The rice-studded meatballs made to stretch meat farther.

Here’s an early example from the March 2, 1932 edition of The Circleville (Ohio) Herald:


1 pound ground beef
1 teaspoon salt
1 cup washed rice
1 can tomato soup

Mix beef, salt and rice and shape into medium-sized balls. Cover with boiling water and cook until the rice is tender, about 25 minutes. Add can of soup and cook 5 minutes longer.

Both the old-fashioned creamy rice pudding and the modern glorified rice are desserts that will demand 2 second appearance in the family meal plans.

No, I don’t really understand why the last graf is there, either, but it’s placed as part of the recipe, so there it is.

I mentioned my own history with porcupines in the post for porcupines from Joplin, Missouri.

From the box of L.R. from Winston-Salem, North Carolina.


1 lb. ground beef, lean
1/2 c. rice (raw)
1/2 c. evaporated milk
2 Tbsp. chopped, fine, onion
1 tsp. salt
pepper to taste
3/4 c. condensed tomato soup (1 can)
3/4 c. of water (1 can)

Set oven at 350 deg. Mix together the above.

Shape into 8 balls. Put in baking dish–not touching. Mix the soup and water and pour over balls. Cover and bake 1 hour or until grains of rice show plainly on outside of each meatball.

Serve sauce over balls if desired.


  1. Alison

    I just stumbled across your site and wanted to let you know I think it’s awesome! Old recipe boxes and cookbooks have been handed down in my family for generations, and I love snagging them at garage and estate sales. Its so lovely to know someone else sees the value in them. Thank you for workng so hard to preserve culinary history!
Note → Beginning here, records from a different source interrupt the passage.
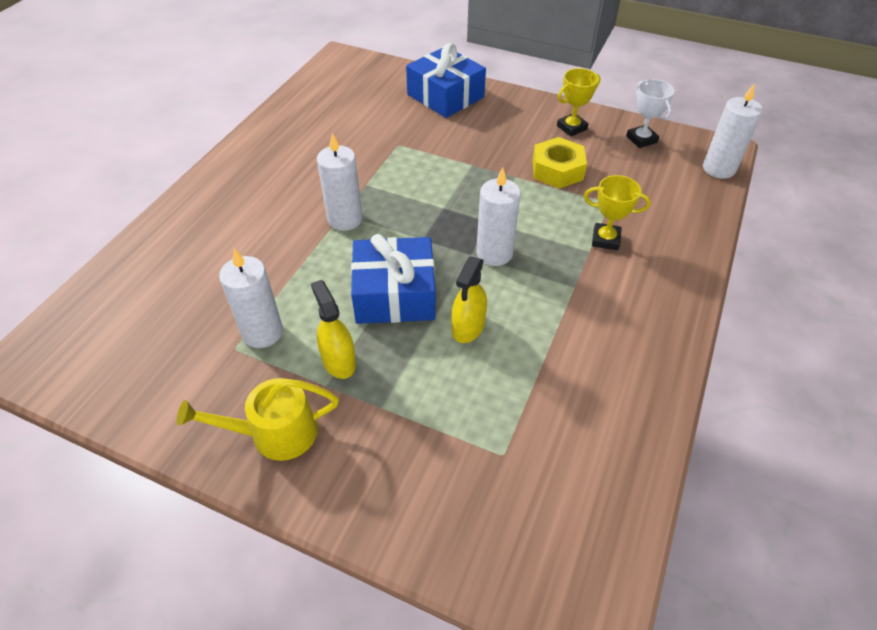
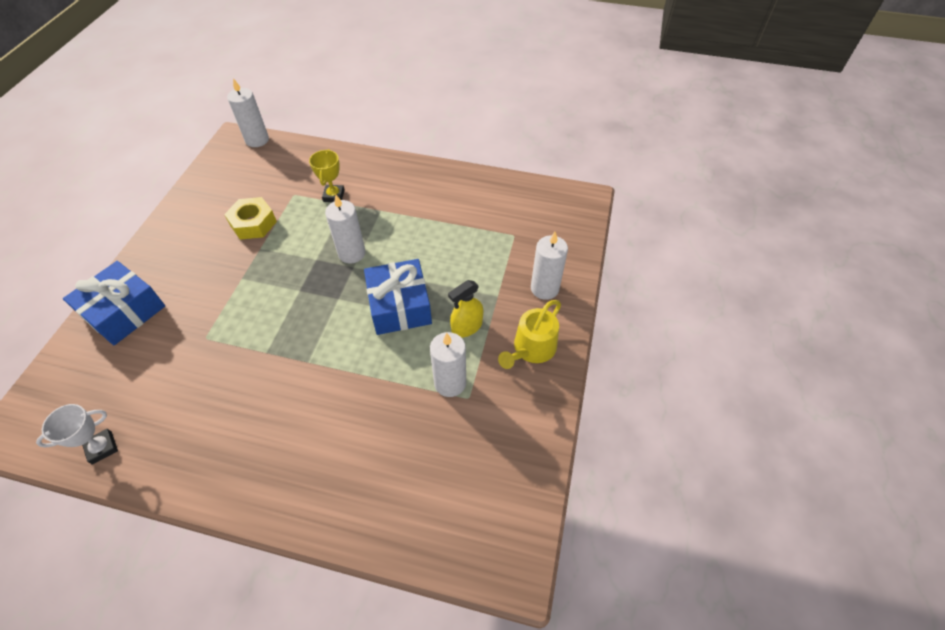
camera: 100 degrees left, 5 degrees up
yellow watering can [177,378,339,461] -> yellow watering can turned 60 degrees clockwise [498,300,561,369]
white candle [317,133,363,231] -> white candle moved to [531,232,568,300]
yellow spray bottle [452,256,487,343] -> none
yellow trophy [557,68,600,137] -> none
white trophy [626,79,675,148] -> white trophy moved to [36,404,118,464]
    • Thank you so much! And I’m glad you’re saving them, too–if enough of us work together we might actually preserve a significant amount of our otherwise abandoned culinary history! I won’t be posting until a little later tonight because I’m going to a Super Bowl party tonight hosted by a co-worker (actually J.K., who loaned me the cards from DC and the binder from Kent, Ohio) and the food is going to be from Yesterdish, so hopefully I’ll come back with some annotations, too.